USDA researchers have made significant progress in finding genetic resistance to two key cotton pests—the root-knot nematode and the reniform nematode.
ARS plant geneticist Johnie Jenkins and his colleagues in the agency's Genetics and Precision Agriculture Research Unit in Mississippi State, Miss., developed genetic markers for the genes responsible for resistance to root-knot nematode in upland cotton. These genes, located on chromosomes 11 and 14, should help breeders develop new varieties of nematode-resistant cotton.
ARS is the USDA's principal intramural scientific research agency, and this research supports the USDA commitment to agricultural sustainability.
Jenkins and his colleagues also found that resistance to reniform nematode in a wild Gossypium barbadense line is governed by more than one gene, and they have identified markers linked to these genes on chromosomes 21 and 18. Their research was published in Theoretical and Applied Genetics. Former post-doctoral researcher Osman Gutierrez (currently a plant geneticist at the ARS Subtropical Horticulture Research Station in Miami, Fla.), was lead author on the paper. Co-authors included agronomist Jack McCarty, molecular geneticist Martin Wubben, and plant physiologist Franklin Callahan, all with ARS at Mississippi State, and retired ARS scientist Forest Robinson at College Station, Texas.
Commercial breeders had steered away from efforts to breed root-knot nematode resistance into upland cotton lines over the years because the resistance was governed by more than one gene and seemed too costly and time-consuming. But the research contributions from Jenkins and his colleagues may change that.
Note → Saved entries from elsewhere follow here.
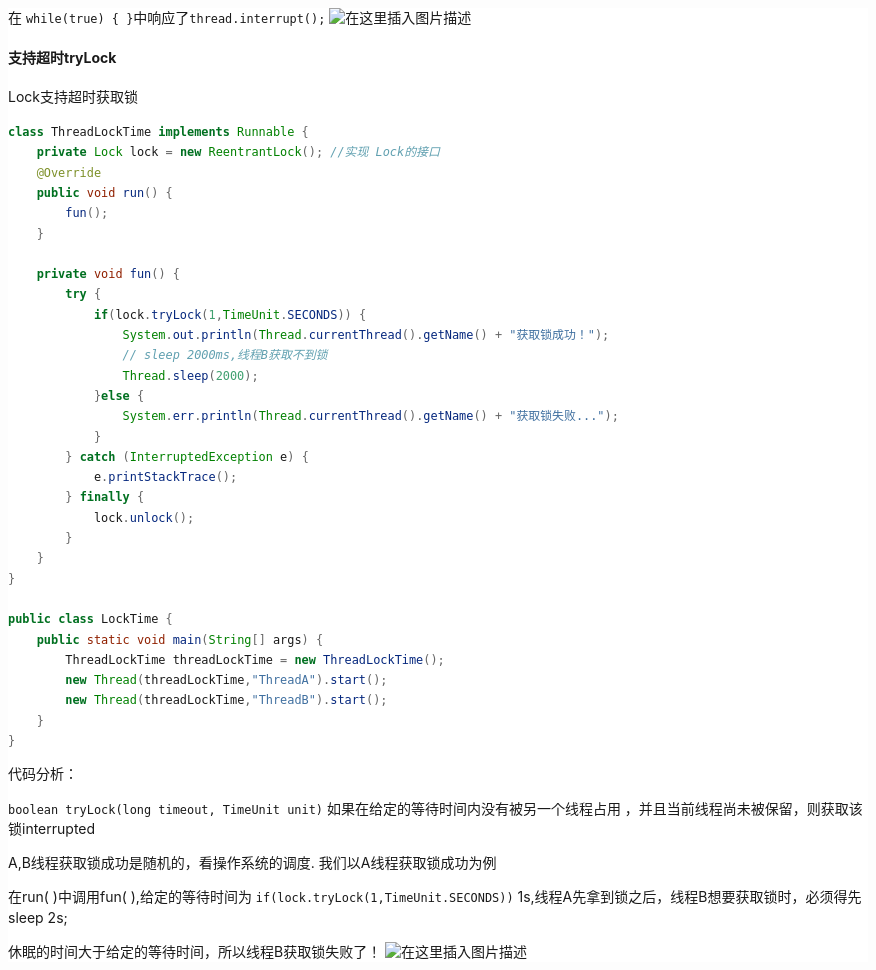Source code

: 在 `while(true) { }`中响应了`thread.interrupt();`
![在这里插入图片描述](https://img-blog.csdnimg.cn/20190805162537489.png)

#### 支持超时tryLock

Lock支持超时获取锁

```java
class ThreadLockTime implements Runnable {
    private Lock lock = new ReentrantLock(); //实现 Lock的接口
    @Override
    public void run() {
        fun();
    }

    private void fun() {
        try {
            if(lock.tryLock(1,TimeUnit.SECONDS)) {
                System.out.println(Thread.currentThread().getName() + "获取锁成功！");
                // sleep 2000ms,线程B获取不到锁
                Thread.sleep(2000);
            }else {
                System.err.println(Thread.currentThread().getName() + "获取锁失败...");
            }
        } catch (InterruptedException e) {
            e.printStackTrace();
        } finally {
            lock.unlock();
        }
    }
}

public class LockTime {
    public static void main(String[] args) {
        ThreadLockTime threadLockTime = new ThreadLockTime();
        new Thread(threadLockTime,"ThreadA").start();
        new Thread(threadLockTime,"ThreadB").start();
    }
}
```

代码分析：

`boolean tryLock(long timeout, TimeUnit unit)` 
如果在给定的等待时间内没有被另一个线程占用 ，并且当前线程尚未被保留，则获取该锁interrupted

A,B线程获取锁成功是随机的，看操作系统的调度. 我们以A线程获取锁成功为例

在run( )中调用fun( ),给定的等待时间为  `if(lock.tryLock(1,TimeUnit.SECONDS))` 1s,线程A先拿到锁之后，线程B想要获取锁时，必须得先sleep 2s;

休眠的时间大于给定的等待时间，所以线程B获取锁失败了！
![在这里插入图片描述](https://img-blog.csdnimg.cn/20190805163843262.png?x-oss-process=image/watermark,type_ZmFuZ3poZW5naGVpdGk,shadow_10,text_aHR0cHM6Ly9ibG9nLmNzZG4ubmV0L3dlaXhpbl80MzIzMjk1NQ==,size_16,color_FFFFFF,t_70)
The root-knot nematode has been recognized as a cotton pest for the past 100 years, according to Jenkins. Since the 1930s, scientists have been looking for resistance to nematodes. In the 1960s, ARS started research to find root-knot nematode resistance in cotton. Retired ARS scientist Raymond Shepherd was instrumental in using root-knot nematode resistance in a line of wild cotton from Mexico to develop resistant germplasm.